Défait par la socialiste Nathalie Chabanne aux dernières législatives, François Bayrou aura signé un retour fulgurant sur ses terres béarnaises avec la conquête de la mairie de Pau. En totalisant 62,95 % des suffrages, sa liste a devancé celle du socialiste David Habib (37,05 %). Elle est arrivée en tête dans tous les bureaux de vote de la ville, même les quartiers populaires. Le président du Modem avait trébuché en fin de parcours lors de son précédent rendez-vous avec les électeurs palois, en 2008. Son duel avec la candidate officielle du PS, Martine Lignières-Cassou (qui ne s’est pas représentée cette année) avait été perturbé au deuxième tour par la présence de la liste du maire sortant, Yves Urieta, un dissident socialiste soutenu par l’UMP et par Nicolas Sarkozy en personne. Les rapports entre François Bayrou et le président élu en 2017 étaient exécrables. Ce dernier ne pardonnait pas au leader centriste de n’avoir pas rallié son camp, alors même qu’il n’avait pas rejoint – après avoir totalisé 18,57 % des voix au premier tour – celui de Ségolène Royal qui, à l’époque l’en pressait.
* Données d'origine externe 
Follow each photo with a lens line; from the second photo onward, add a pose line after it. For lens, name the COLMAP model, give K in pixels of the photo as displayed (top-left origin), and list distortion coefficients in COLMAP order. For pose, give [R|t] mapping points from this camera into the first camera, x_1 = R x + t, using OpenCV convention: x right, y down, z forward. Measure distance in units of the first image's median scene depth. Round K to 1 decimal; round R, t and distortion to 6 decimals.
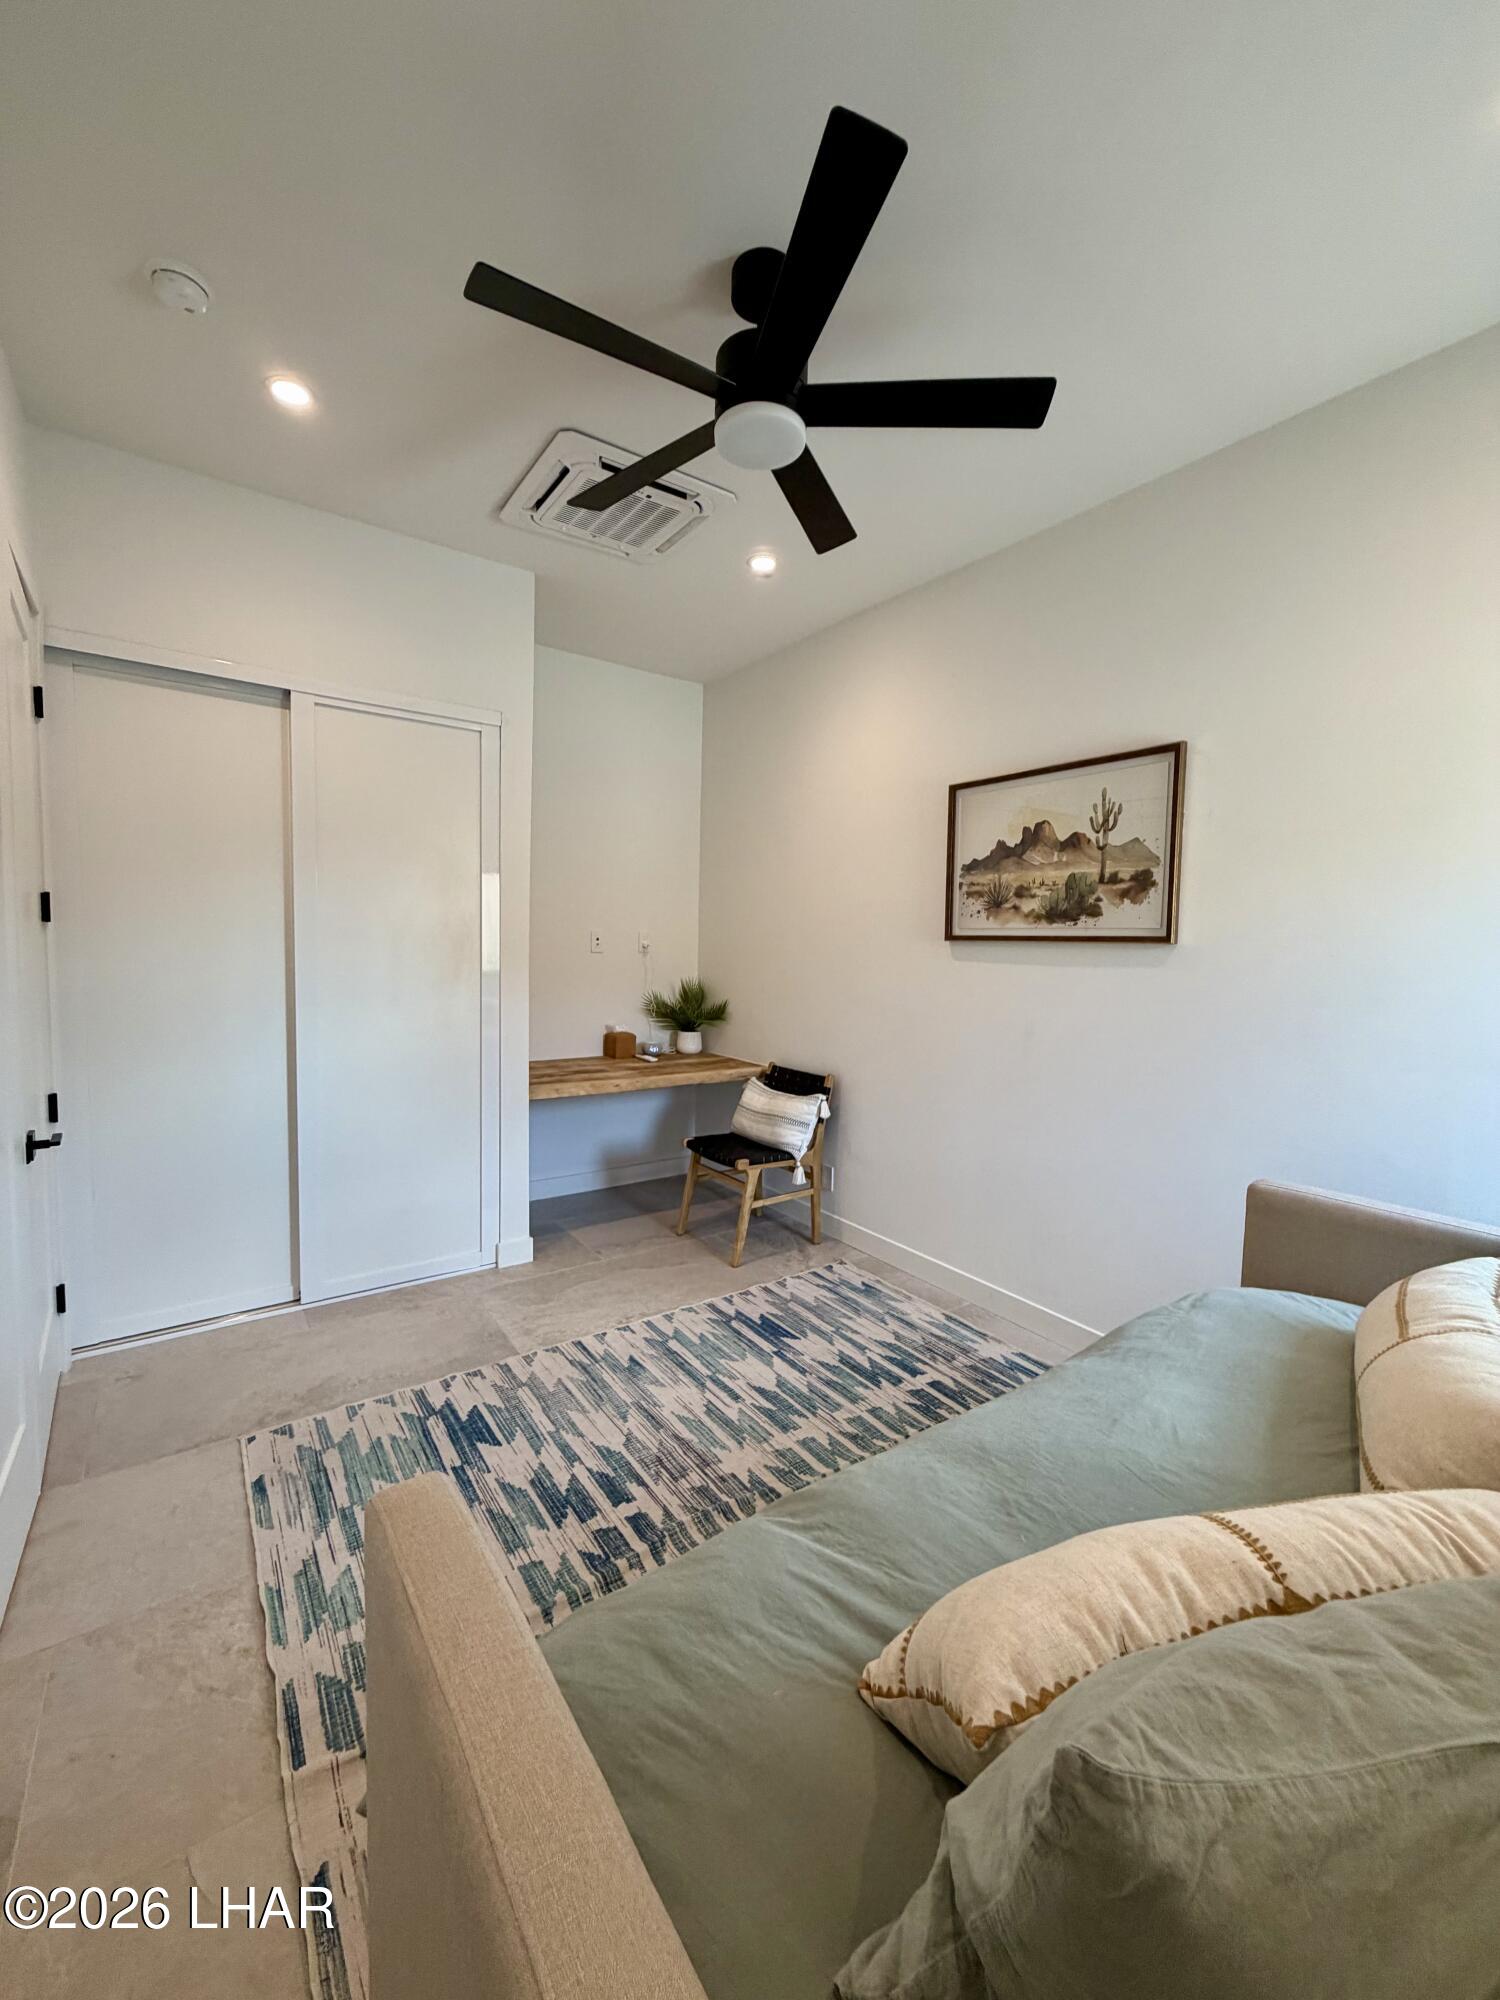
lens RADIAL K [[797.0, 0, 749.8], [0, 797.0, 997.9], [0, 0, 1]] dist [-0.000267, 0.000626]
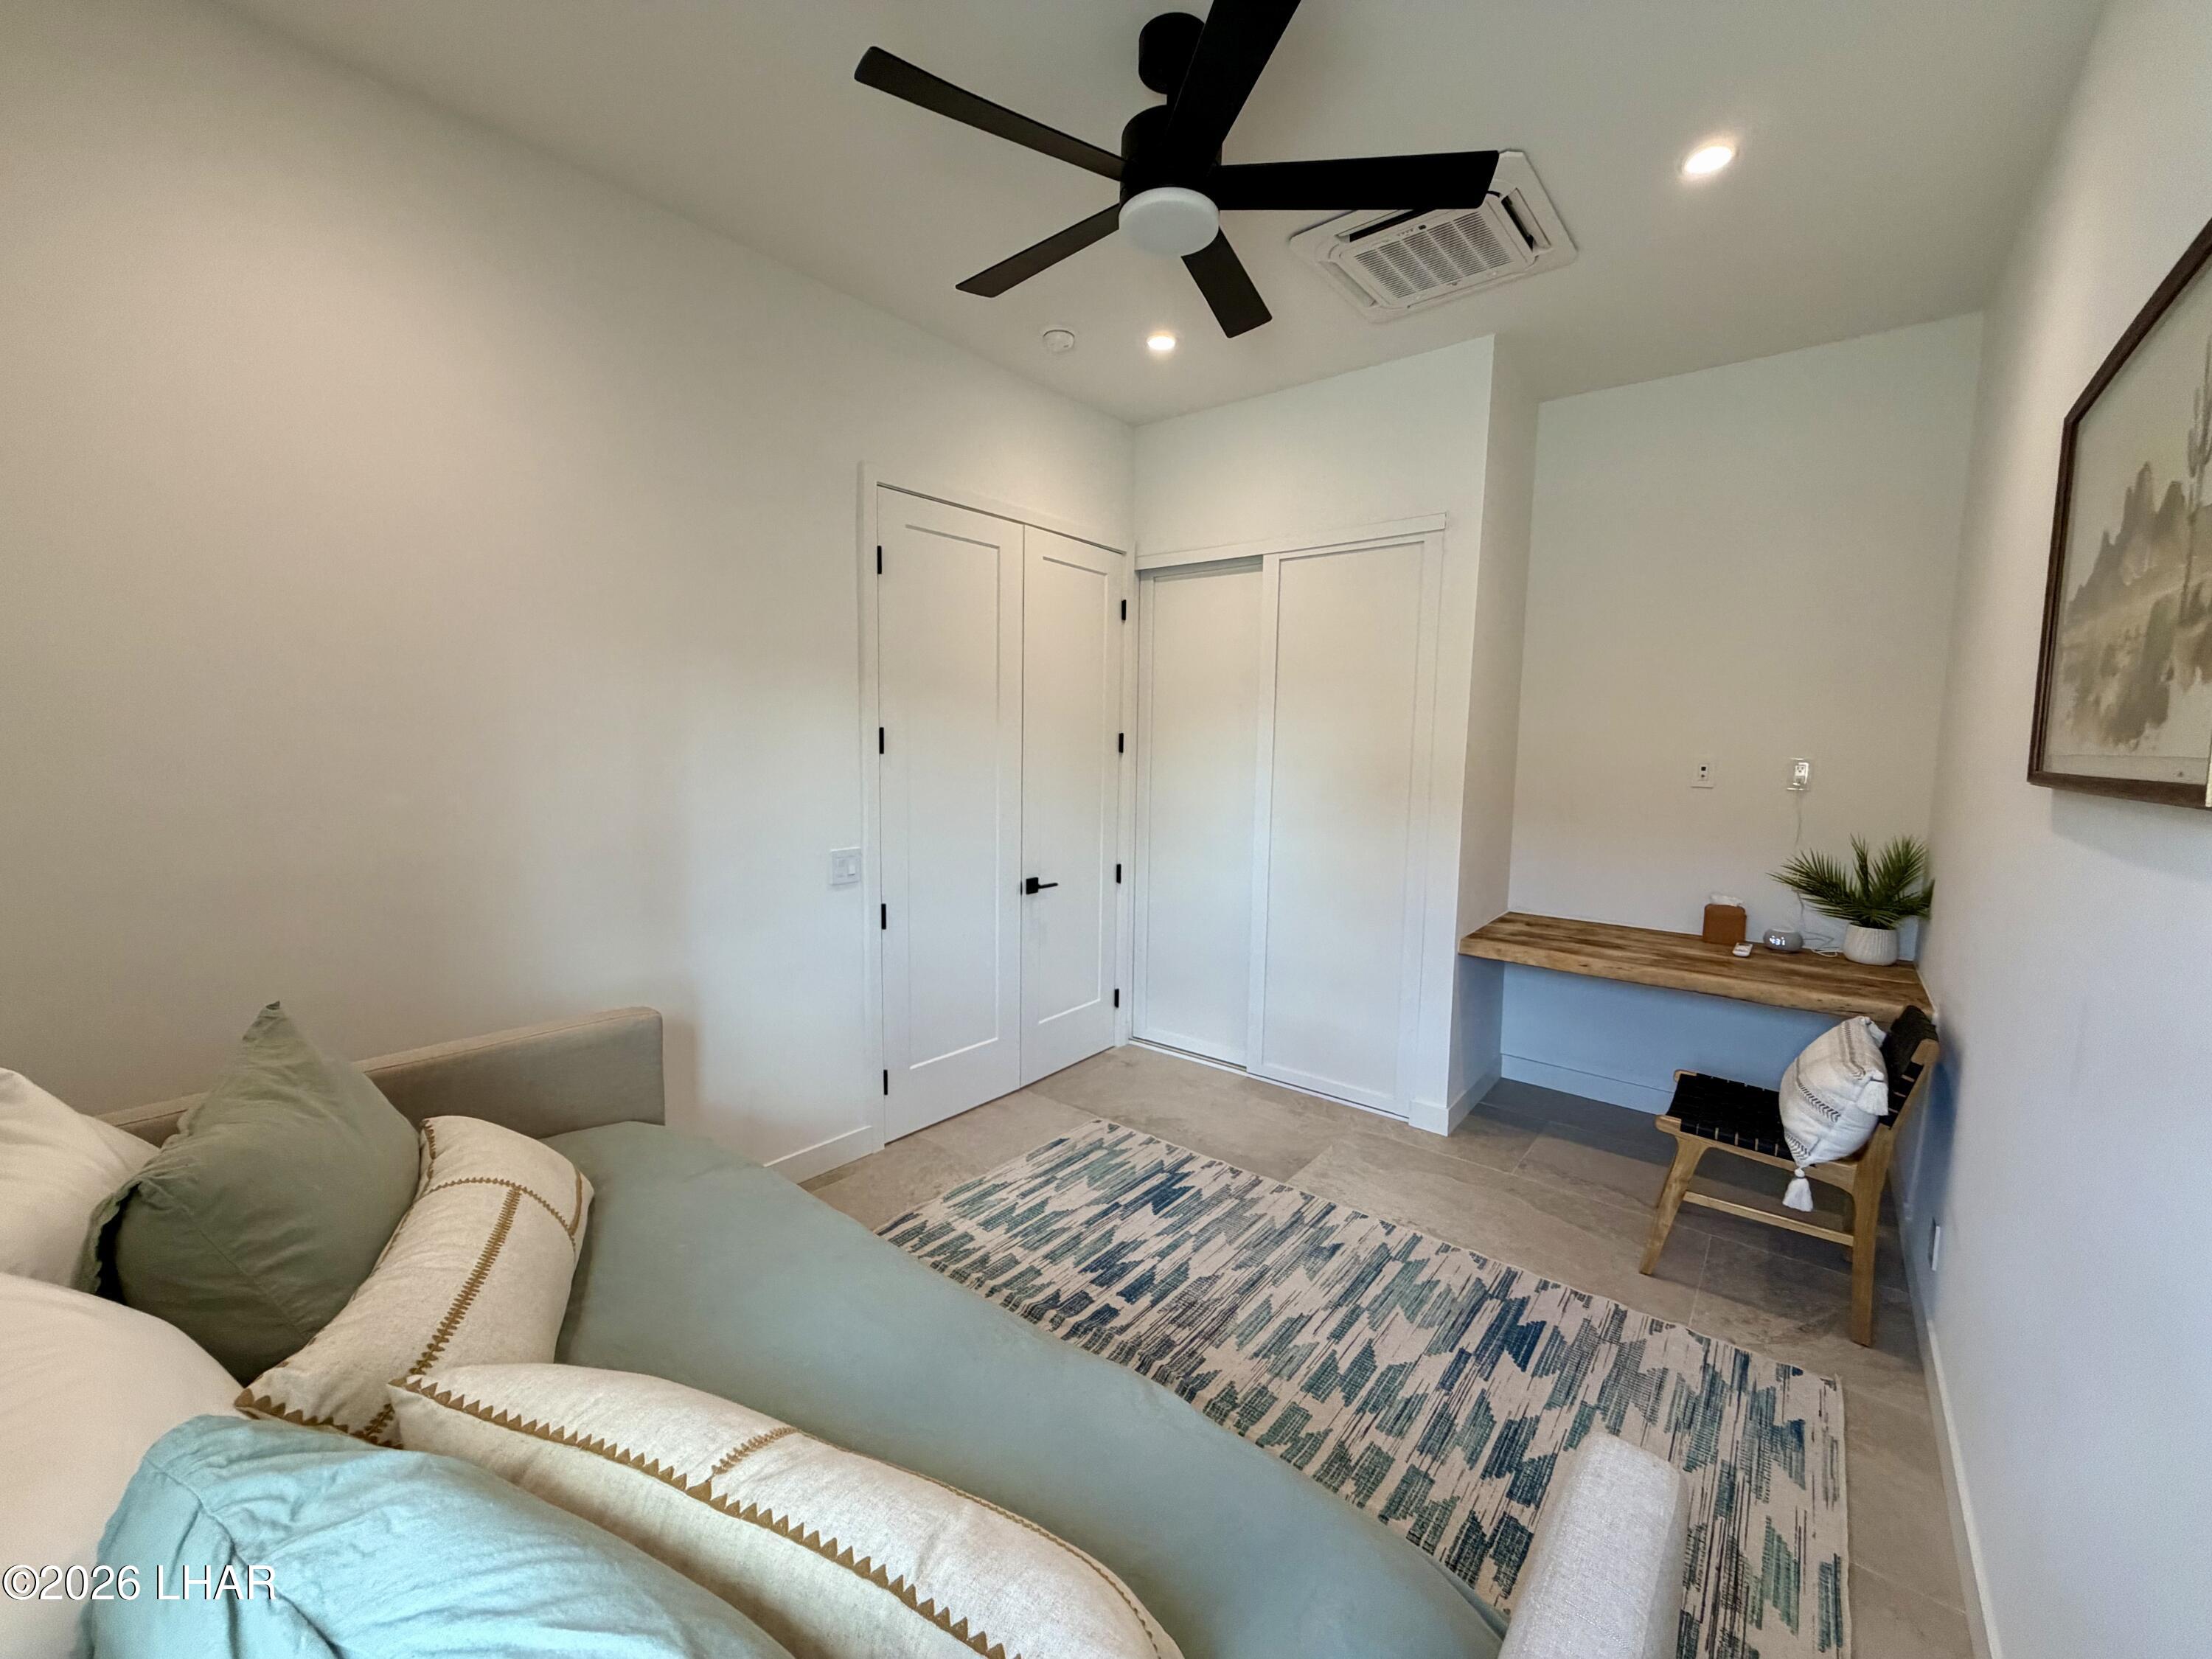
lens RADIAL K [[881.5, 0, 1105.2], [0, 881.5, 825.0], [0, 0, 1]] dist [-0.000267, 0.000626]
pose [[0.271603, 0.073514, -0.959598, 0.671823], [-0.084175, 0.995072, 0.052407, -0.035894], [0.958721, 0.066540, 0.276453, 0.452254]]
Au point d’avoir sonné un soir à sa porte entre les deux tours… Cavalier seul au centre, lâché par nombre de ses amis, critique violent de la politique menée tout au long du quinquennat sarkozyste, François Bayrou n’était pas revenu à de meilleurs sentiments lors de sa troisième tentative présidentielle, en 2012. Franchissant un degré de plus dans l’opposition à Nicolas Sarkozy, il avait même annoncé à la veille du deuxième tour qu’il voterait “à titre personnel” pour François Hollande.
Ce soutien partiel avait eu pour effet de courroucer – et c’est peu dire – l’UMP mais aussi, paradoxalement, l’appareil socialiste qui entreprit alors tout ce qui était en son pouvoir pour le priver de son mandat de député. Une fois installé à l’Elysée, François Hollande, pour sa part, resta sourd aux appels du président du Modem à dépasser le clivage gauche-droite. Si bien que celui-ci gardait les mains libres, à quelques mois du scrutin de cette année, pour un troisième assaut – il s’était présenté pour la première fois contre André Labarrère en 1989 – contre la municipalité socialiste de Pau. Prudent, il ne s’est pas d’emblée déclaré candidat, se contentant d’animer dans un premier temps des “groupes de travail” centrés sur les principales préoccupations de ses concitoyens. Pendant ce temps-là, l’UMP cherchait le meilleur candidat et le PS croyait l’avoir trouvé, la maire sortante choisissant de se retirer, en la personne de David Habib, le brillant député-maire de la contrée voisine de Mourenx, au coeur du complexe pétro-chimique de Lacq. Ainsi se profilait la perspective d’une relève interne au sein du camp socialiste et le risque, pour la droite, de voir celui-ci garder la mairie qu’il détenait sans interruption depuis 42 ans. Ce péril a fini par décider l’UMP à soutenir la “solution Bayrou” et l’appui d’Alain Juppé en ce sens fut décisif, en dépit des fortes préventions et des déclarations peu amènes de Jean-François Copé. Curieusement, comme cela arrive parfois en politique, le slogan des socialistes – “Bayrou a toujours été de droite” – a fini de décider l’électorat modéré auquel il n’était pas destiné. L’équipe Bayrou a donc pu se constituer, les représentants de l’UMP rejoignant les centristes de toujours, et s’enrichissant au passage de déçus de la municipalité sortante. La réconciliation publique, au plan national, entre Jean-Louis Borloo et François Bayrou, a fait le reste.
L’un des espoirs les plus prometteurs de la politique dans le Sud-Ouest, Thibault Chenevière, ancien du service de presse de l’Elysée sous Jacques Chirac et président du parti radical des Pyrénées-Atlantiques, s’est engagé à fond dans la campagne. Aujourd’hui adjoint au maire de Pau, il confie : “Les Palois se sont aperçus courant janvier que François Bayrou était complètement investi dans cette élection et qu’il menait une vraie campagne de terrain. Petit à petit s’est imposée l’idée qu’il était l’homme qui pouvait relever la ville. Il y a eu une vraie montée en puissance et nous avons au final ratissé dans tous les camps. La venue de Manuel Valls pour soutenir la liste de David Habib s’est révélée contre-productive car il y avait ce soir-là 18 cars de CRS dans la ville ! ”
Beau joueur, le député David Habib a pris acte de sa défaite avec beaucoup d’élégance, décidant désormais d’incarner l’opposition au sein du Conseil municipal. Il a été victime de la pugnacité retrouvée de François Bayrou. Mais aussi du contexte national.